The EDC’s board spent eight months vetting 38 Studios before approving the guarantee Monday.

“The chain of events that would have to happen for one dollar of taxpayer money to be spent to repay this loan – it’s pretty staggering,” Schilling said.

Schilling also said that during negotiations with the state, he promised R.I. House Speaker Gordon Fox he would not use Rhode Island’s offer of the $75 million guarantee to get a better deal out of one of the six other states in talks with 38 Studios.

If 38 Studios is successful, it will help turn the Providence area into a hub for game development, which could create close to 2,000 jobs, Schilling said. The company currently employs about 200 workers who make an average of $75,200 a year, he said. It is likely to lease a headquarters soon “somewhere in downtown Providence,” he said.

EA investing $50 million

Schilling said his company’s deal with Electronic Arts Inc. , the nation’s second-largest video game publisher, shows its potential. He predicted 38 Studios would become a multibillion-dollar enterprise eventually.

Electronic Arts executives have “looked at us, they’ve done their due diligence, and they’ve bet what’ll probably be somewhere in the neighborhood of $50 million that we’re going to do well,” Schilling said.

He also said he “won’t allow” the move from Maynard, Mass., to Providence to prevent 38 Studios from releasing its first game, “Kingdoms of Amalur: Reckoning,” on schedule in September 2011. The single-player game will be released by Electronic Arts for Xbox, Playstation and PCs.

Critics ‘don’t understand’

Schilling dismissed Chafee’s comments , which the former senator later took back, alleging that the pitcher had painted the famous “bloody sock” he wore in the 2004 American League Championship Series.
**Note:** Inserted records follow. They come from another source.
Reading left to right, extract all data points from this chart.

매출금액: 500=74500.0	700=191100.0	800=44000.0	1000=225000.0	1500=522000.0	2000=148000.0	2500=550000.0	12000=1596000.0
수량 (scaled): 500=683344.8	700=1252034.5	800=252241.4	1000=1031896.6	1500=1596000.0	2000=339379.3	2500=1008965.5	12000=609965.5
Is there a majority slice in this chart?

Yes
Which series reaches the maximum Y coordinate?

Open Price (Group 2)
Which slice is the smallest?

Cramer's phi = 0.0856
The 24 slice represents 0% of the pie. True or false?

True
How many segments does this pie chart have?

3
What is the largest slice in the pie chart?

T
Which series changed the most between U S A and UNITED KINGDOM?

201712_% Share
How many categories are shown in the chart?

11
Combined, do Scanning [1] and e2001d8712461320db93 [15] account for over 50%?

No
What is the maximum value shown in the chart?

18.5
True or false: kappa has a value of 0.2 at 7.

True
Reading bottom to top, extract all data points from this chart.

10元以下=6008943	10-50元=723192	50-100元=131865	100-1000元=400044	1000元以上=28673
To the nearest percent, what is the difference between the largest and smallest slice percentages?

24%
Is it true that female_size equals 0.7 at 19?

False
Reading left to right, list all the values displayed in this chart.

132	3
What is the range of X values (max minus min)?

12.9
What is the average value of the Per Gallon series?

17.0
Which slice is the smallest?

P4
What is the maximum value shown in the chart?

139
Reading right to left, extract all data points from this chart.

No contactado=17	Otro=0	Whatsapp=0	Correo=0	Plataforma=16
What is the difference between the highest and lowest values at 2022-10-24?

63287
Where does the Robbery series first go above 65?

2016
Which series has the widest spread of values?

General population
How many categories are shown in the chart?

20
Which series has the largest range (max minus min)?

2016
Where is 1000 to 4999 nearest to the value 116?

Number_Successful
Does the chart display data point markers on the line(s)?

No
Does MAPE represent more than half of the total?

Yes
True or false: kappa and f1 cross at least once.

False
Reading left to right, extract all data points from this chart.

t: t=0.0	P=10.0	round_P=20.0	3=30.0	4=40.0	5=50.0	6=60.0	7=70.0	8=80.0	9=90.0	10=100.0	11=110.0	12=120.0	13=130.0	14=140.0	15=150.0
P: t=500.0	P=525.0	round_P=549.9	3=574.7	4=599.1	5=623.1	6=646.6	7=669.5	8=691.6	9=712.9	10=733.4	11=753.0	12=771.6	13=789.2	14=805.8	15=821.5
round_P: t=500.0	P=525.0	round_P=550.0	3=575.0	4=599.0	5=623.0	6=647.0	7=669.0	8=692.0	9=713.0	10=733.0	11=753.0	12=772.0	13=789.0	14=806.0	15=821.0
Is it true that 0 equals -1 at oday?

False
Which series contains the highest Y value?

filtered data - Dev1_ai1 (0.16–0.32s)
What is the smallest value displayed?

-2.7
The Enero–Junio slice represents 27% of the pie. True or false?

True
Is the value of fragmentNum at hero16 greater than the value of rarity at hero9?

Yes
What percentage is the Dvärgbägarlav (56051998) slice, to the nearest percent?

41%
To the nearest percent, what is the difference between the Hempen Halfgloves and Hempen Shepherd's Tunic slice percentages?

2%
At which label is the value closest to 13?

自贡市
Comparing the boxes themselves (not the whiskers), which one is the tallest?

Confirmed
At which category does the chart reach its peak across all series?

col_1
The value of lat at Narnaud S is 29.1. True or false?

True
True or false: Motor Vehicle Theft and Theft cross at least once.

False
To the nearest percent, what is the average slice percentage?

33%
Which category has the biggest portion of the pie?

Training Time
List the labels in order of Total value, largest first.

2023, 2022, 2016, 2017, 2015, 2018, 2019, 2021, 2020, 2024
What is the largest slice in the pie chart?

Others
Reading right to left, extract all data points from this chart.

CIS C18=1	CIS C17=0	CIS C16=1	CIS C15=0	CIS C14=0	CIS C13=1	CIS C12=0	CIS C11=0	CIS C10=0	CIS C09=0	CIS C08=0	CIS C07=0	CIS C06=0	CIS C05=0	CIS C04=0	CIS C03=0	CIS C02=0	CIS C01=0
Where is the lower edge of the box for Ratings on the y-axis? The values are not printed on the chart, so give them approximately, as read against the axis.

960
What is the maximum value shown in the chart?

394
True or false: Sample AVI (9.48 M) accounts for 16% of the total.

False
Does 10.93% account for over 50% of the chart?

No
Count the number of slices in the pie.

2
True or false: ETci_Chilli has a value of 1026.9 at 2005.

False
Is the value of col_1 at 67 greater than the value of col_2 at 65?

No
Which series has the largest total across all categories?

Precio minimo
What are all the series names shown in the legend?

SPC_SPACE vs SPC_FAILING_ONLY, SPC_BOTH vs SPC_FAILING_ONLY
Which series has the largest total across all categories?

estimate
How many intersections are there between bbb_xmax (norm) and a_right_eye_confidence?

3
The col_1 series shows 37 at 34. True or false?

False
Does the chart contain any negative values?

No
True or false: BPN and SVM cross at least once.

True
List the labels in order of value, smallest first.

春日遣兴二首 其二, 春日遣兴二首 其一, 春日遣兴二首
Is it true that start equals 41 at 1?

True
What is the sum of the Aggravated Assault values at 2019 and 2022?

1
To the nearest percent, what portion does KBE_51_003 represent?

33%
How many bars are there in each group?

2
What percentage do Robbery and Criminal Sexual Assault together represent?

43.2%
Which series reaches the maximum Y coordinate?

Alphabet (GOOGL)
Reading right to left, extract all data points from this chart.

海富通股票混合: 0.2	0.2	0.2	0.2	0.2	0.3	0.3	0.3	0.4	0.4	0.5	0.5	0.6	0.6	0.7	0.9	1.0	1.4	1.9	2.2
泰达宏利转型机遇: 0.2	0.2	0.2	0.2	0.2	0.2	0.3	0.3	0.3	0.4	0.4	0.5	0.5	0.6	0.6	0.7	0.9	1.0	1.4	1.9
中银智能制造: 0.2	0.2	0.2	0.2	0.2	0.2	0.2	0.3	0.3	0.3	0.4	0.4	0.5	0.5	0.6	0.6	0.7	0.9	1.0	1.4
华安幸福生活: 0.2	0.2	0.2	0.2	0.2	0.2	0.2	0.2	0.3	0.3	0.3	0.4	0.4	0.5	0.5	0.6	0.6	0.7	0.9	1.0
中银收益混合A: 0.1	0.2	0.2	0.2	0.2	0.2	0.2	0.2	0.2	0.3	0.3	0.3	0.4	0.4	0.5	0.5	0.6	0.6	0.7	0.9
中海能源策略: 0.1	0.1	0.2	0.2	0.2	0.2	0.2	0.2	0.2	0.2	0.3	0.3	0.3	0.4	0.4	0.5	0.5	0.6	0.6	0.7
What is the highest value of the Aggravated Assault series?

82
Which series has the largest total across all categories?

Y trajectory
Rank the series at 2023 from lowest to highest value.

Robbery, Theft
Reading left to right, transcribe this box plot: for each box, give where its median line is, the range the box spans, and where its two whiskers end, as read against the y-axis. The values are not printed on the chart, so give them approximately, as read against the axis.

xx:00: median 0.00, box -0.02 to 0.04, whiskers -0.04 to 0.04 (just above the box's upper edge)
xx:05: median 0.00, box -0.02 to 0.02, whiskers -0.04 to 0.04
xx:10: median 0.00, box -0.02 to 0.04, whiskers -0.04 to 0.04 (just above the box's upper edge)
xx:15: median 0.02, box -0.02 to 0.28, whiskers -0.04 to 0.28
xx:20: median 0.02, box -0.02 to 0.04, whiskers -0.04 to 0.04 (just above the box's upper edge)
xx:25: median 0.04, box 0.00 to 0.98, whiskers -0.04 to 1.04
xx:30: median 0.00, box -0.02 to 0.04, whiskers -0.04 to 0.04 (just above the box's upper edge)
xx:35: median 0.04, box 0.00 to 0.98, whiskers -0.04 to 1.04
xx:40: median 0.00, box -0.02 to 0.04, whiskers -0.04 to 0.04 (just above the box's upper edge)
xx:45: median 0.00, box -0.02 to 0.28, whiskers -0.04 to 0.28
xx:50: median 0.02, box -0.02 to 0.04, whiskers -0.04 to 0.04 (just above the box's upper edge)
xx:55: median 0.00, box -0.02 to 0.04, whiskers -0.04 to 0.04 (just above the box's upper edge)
But he did take umbrage at skepticism of the deal from Chafee and Jeremy Kapstein, a Red Sox executive who is running for lieutenant governor in Rhode Island.

“When you hear them talk, for me it’s frustrating because they just don’t understand the ins and outs of the entire business deal,” Schilling said.

Asked if he “liked hanging out with these geeks” who play video games, Schilling responded: “I’ve been one of these guys my whole life.” During his teams’ road trips, “instead of a hanging out at a strip club, I was in my room being a geek,” he said.

An earlier version of this story incorrectly said Curt Schilling wore the "bloody sock" in the 2004 World Series; he wore it during Game 6 of that year's American League Championship Series.